** Travail demandé **
Condensez en deux phrases le texte présenté ci-dessous, consacré au projet de Rodgers de ramener Hart à Broadway.

** Texte présenté **
((
Peu après, il a pris contact avec Herbert Fields. Rappelons que très longtemps, le duo Rodgers & Hart a été un trio: Rodgers & Hart & Fields. Ils avaient créé de très nombreux musicals ensemble jusqu’à Chee-Chee (). Il était tout normal que Rodgers se tourne vers Fields pour tenter de ramener Hart à Broadway. Et surtout que Fields était le librettiste de A Connecticut Yankee (). Ensemble, ils ont élaboré une stratégie pour ramener ce musical – et Larry Hart – à Broadway. Tout d’abord, le musical existant pouvait facilement être adapté au goût du jour; il y aurait de nouveaux dialogues à écrire, mais pas un livret complètement nouveau. Il n’y aurait pas non plus besoin d’une nouvelle partition. Ils pensèrent à élargir le rôle de Morgan Le Fay pour faire un magnifique rôle chantant pour Vivienne Segal. Vivienne Segal, quelques paroles à écrire, mais pas trop … tout cela pourrait amener à ce que Hart soit assez enthousiaste à propos du spectacle. Et accepte de le faire. Et cela s’est avéré vrai.

Rodgers ne voulait pas que ce soit un revival mot pour mot, note pour note du spectacle de 16 ans auparavant. Il y aurait de nouveaux dialogues et une demi-douzaine de nouvelles chansons qui viendraient compléter les numéros populaires de l’original. Rodgers a imaginé que, de cette façon, Hart ne serait pas surchargé. Il serait en territoire familier, il travaillerait avec des gens qu’il aimait, et le plus important, tout ceci pourrait enfin se révéler thérapeutique pour lui. Du moins, c’était l’idée qu'il avait imaginée.
))
** Matériel d'étude **
((
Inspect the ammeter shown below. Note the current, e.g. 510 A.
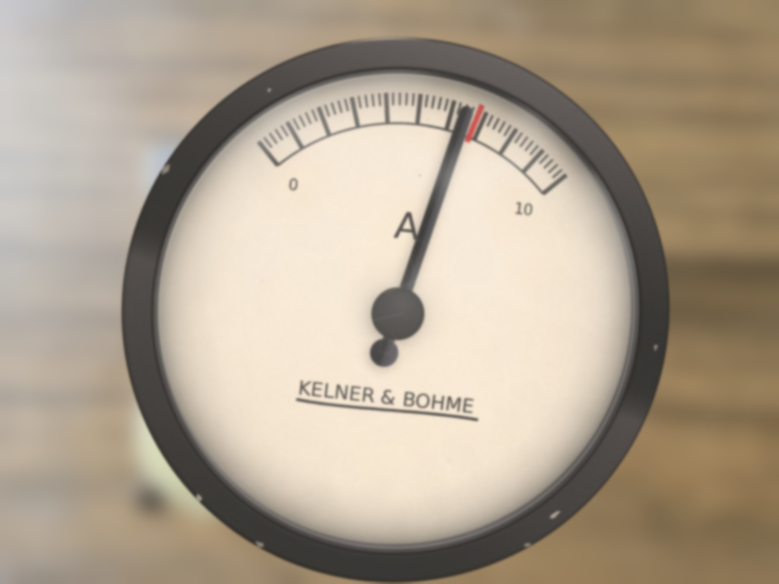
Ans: 6.4 A
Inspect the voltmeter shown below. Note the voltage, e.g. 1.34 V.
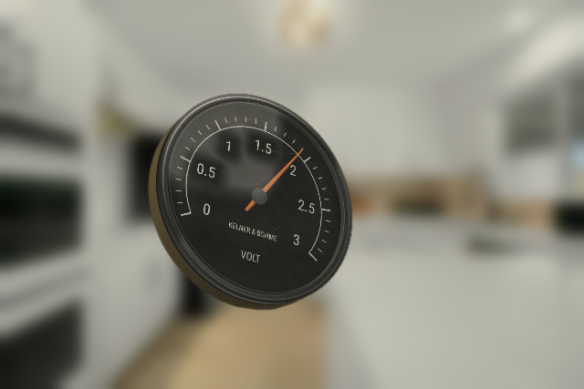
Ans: 1.9 V
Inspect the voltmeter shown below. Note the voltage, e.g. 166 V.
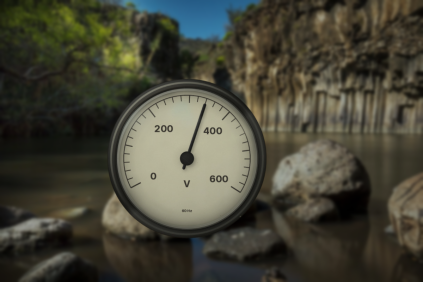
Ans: 340 V
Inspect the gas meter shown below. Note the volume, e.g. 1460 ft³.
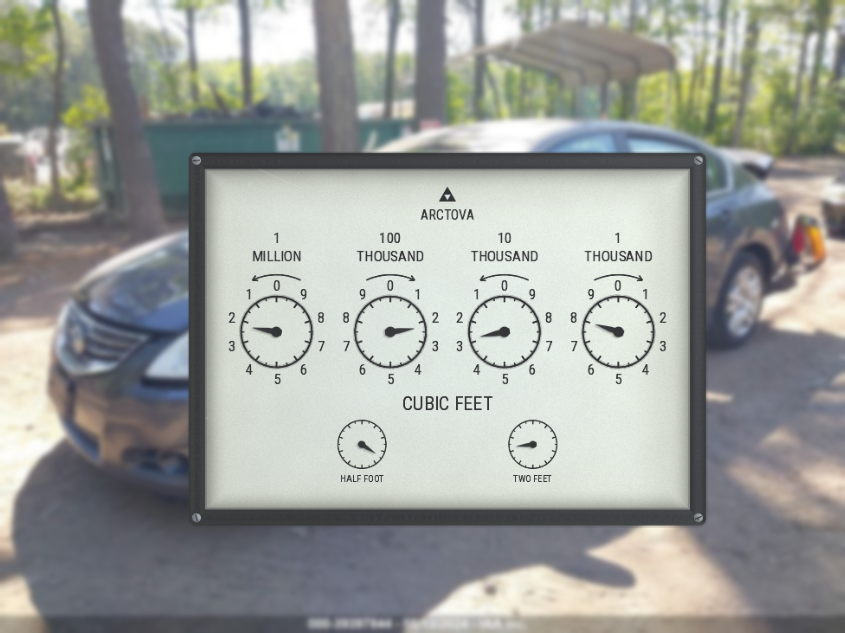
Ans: 222800 ft³
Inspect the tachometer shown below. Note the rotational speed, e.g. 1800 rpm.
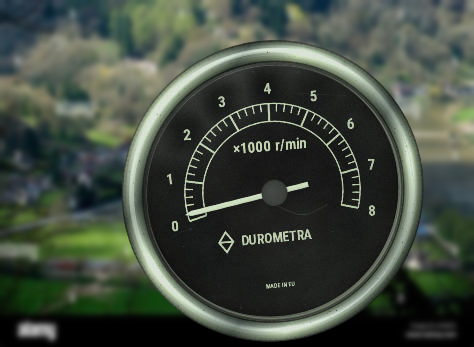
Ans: 200 rpm
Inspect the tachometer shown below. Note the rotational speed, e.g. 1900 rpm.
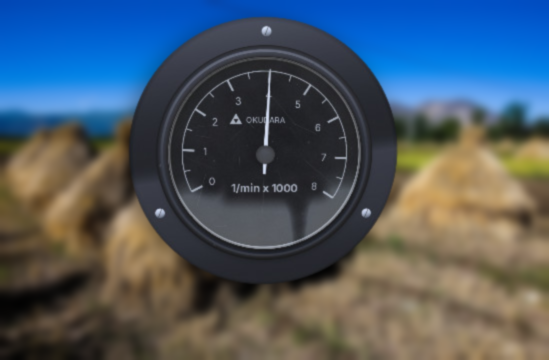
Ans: 4000 rpm
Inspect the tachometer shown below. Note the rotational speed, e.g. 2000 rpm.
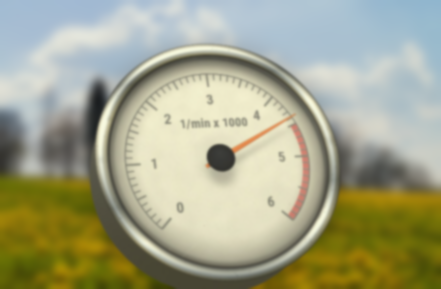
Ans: 4400 rpm
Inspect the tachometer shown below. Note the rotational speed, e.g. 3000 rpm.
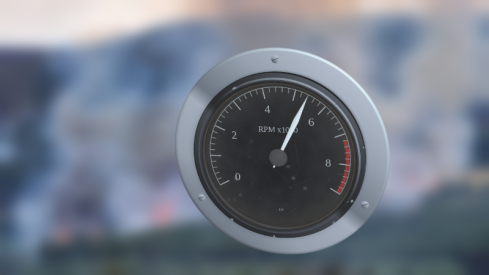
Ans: 5400 rpm
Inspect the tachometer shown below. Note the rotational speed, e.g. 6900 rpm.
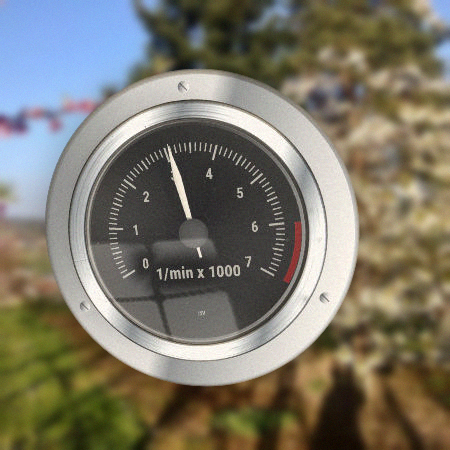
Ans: 3100 rpm
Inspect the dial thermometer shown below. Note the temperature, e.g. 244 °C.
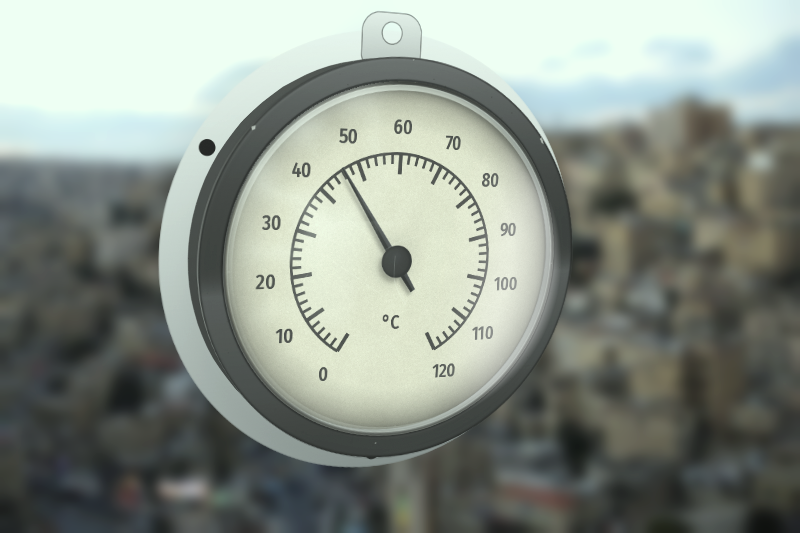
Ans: 46 °C
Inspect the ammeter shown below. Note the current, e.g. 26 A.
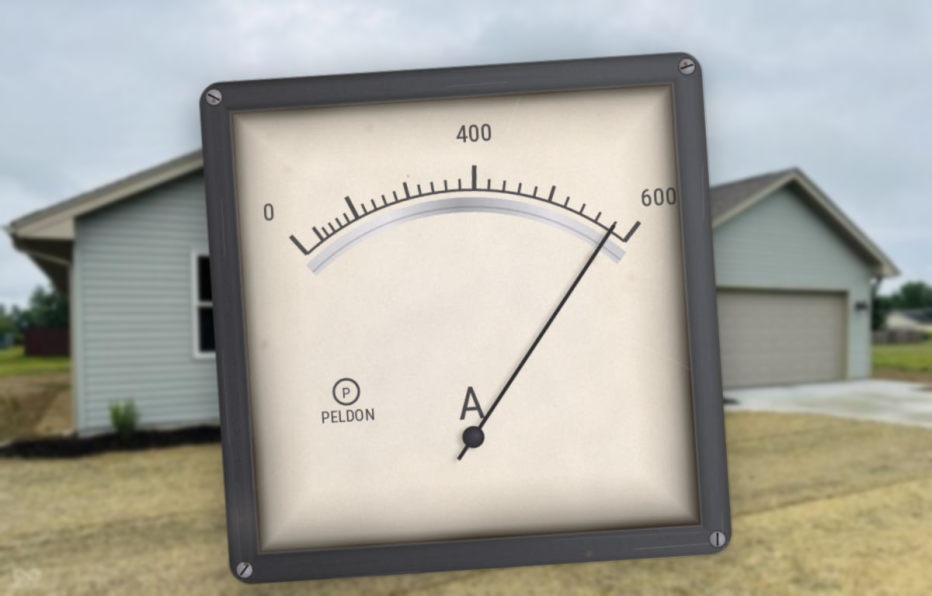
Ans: 580 A
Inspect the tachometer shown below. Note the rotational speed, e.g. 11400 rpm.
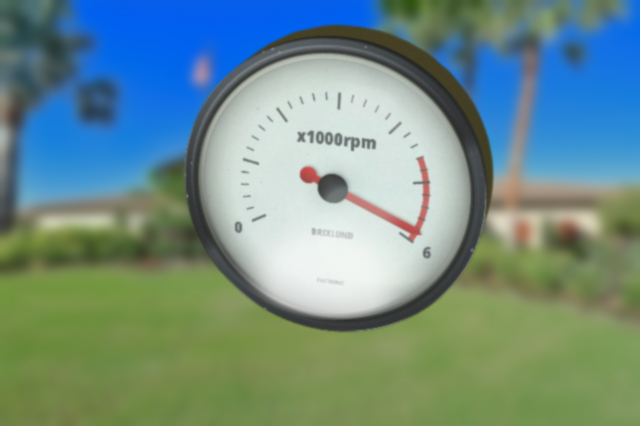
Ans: 5800 rpm
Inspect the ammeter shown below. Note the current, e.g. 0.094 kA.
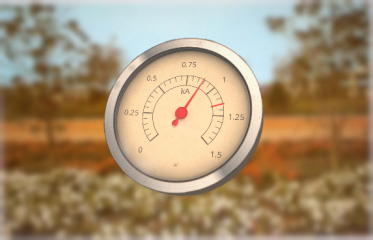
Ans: 0.9 kA
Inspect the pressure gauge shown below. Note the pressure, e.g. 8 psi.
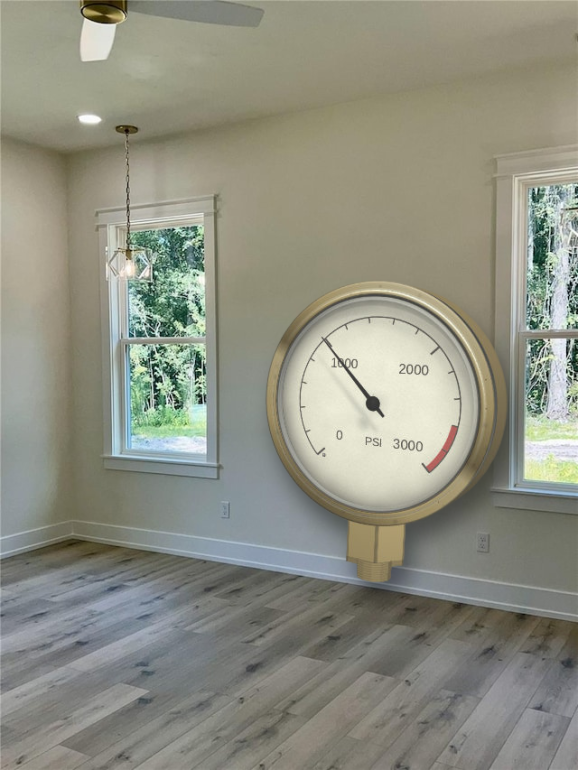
))
** Réponse attendue **
Pour ramener Larry Hart à Broadway, Rodgers s'est tourné vers Herbert Fields, ancien membre de leur trio et librettiste de A Connecticut Yankee. Tous deux ont conçu une reprise de ce musical avec de nouveaux dialogues et une demi-douzaine de nouvelles chansons, mais sans nouveau livret ni nouvelle partition, et un rôle de Morgan Le Fay élargi pour Vivienne Segal, afin que Hart, sans être surchargé, travaille en terrain familier avec des gens qu'il aimait.